The Last Witchfinder tells of one woman's heroic quest to overturn the Parliamentary Witchcraft Act of 1604. Set in Restoration England and the American provinces, James Morrow's historical epic is a meticulously researched and richly detailed narrative of sorcery, science, and the sea change from the witch-hunting era to the Age of Reason.

Jennet Stearne, the daughter of Witchfinder-General Walter Stearne, is quick-witted, sharp-tongued, and hungry for knowledge. Under the tutelage of her beloved Aunt Isobel, our heroine acquires a passion for "natural philosophy" and an abhorrence of her father's work. After witnessing Isobel's unjust execution as a witch, Jennet makes it her life's mission to destroy the statute that sanctions the hanging and burning of innocent women.

In a tour-de-force writing performance, Morrow follows Jennet as she emigrates with her family from Colchester to America, where she becomes entangled in the machinations of the Salem Witch Court, the designs of her Nimacook Indian captors, and the bedsheets of her fascinating lover, the young Benjamin Franklin. But Jennet faces the ultimate challenge when she courageously puts herself on trial for sorcery in Colonial Philadelphia, thus sparking a monumental confrontation between two incompatible worldviews.

> _GIVEN INFORMATION_:
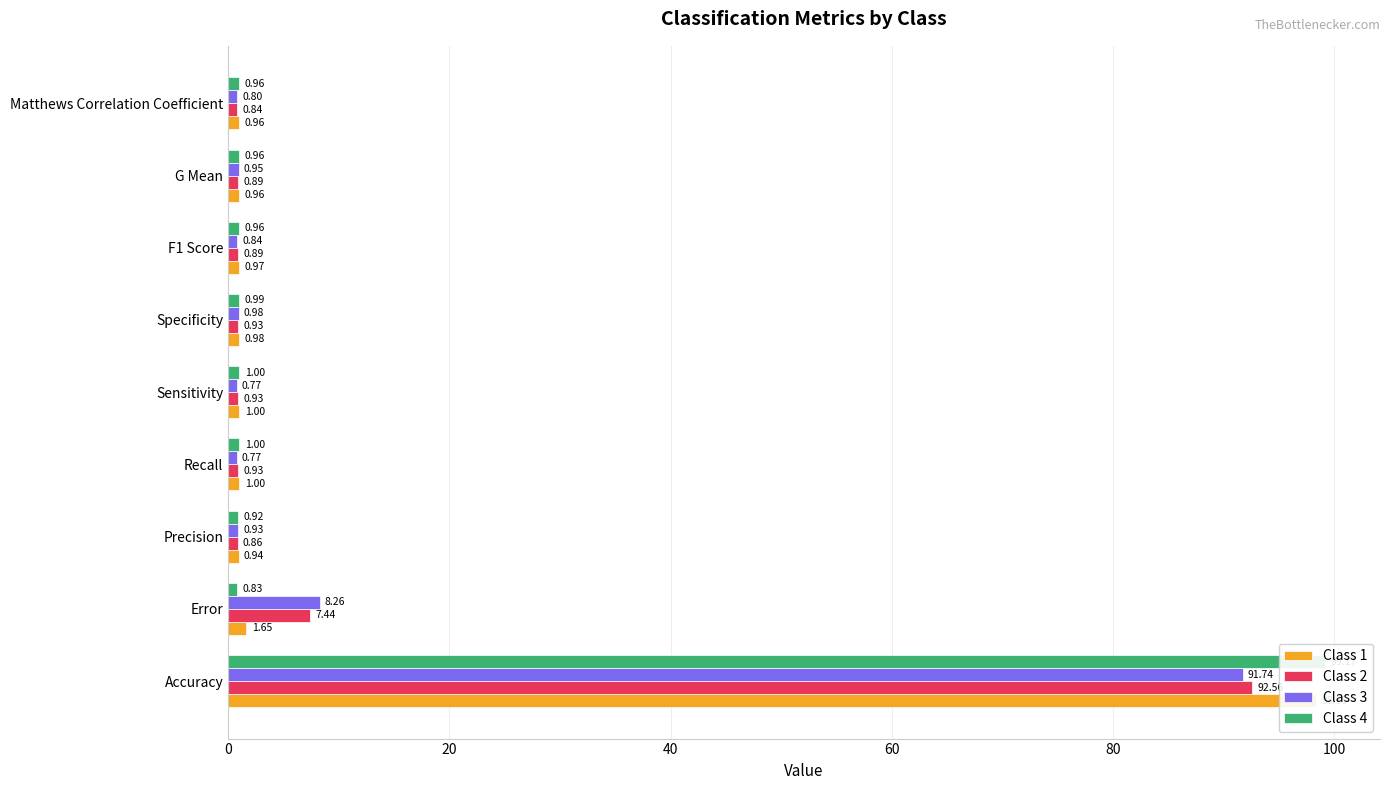

What is the sum of all Class 4 values?

106.8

> _TASK REQUIREMENTS_:
**1)** Do these statements agree with the book description? (a) Jennet's Aunt Isobel was executed as a witch. (b) Jennet's family emigrates from London to America. (c) Jennet puts herself on trial for sorcery in Salem.
**2)** Write out the part of the book description from "In a tour-de-force" to "two incompatible worldviews.".

> _EXERCISE ANSWERS_:
**1)**
(a) Yes: "After witnessing Isobel's unjust execution as a witch"
(b) No: "emigrates with her family from Colchester to America"
(c) No: "puts herself on trial for sorcery in Colonial Philadelphia"

**2)**
In a tour-de-force writing performance, Morrow follows Jennet as she emigrates with her family from Colchester to America, where she becomes entangled in the machinations of the Salem Witch Court, the designs of her Nimacook Indian captors, and the bedsheets of her fascinating lover, the young Benjamin Franklin. But Jennet faces the ultimate challenge when she courageously puts herself on trial for sorcery in Colonial Philadelphia, thus sparking a monumental confrontation between two incompatible worldviews.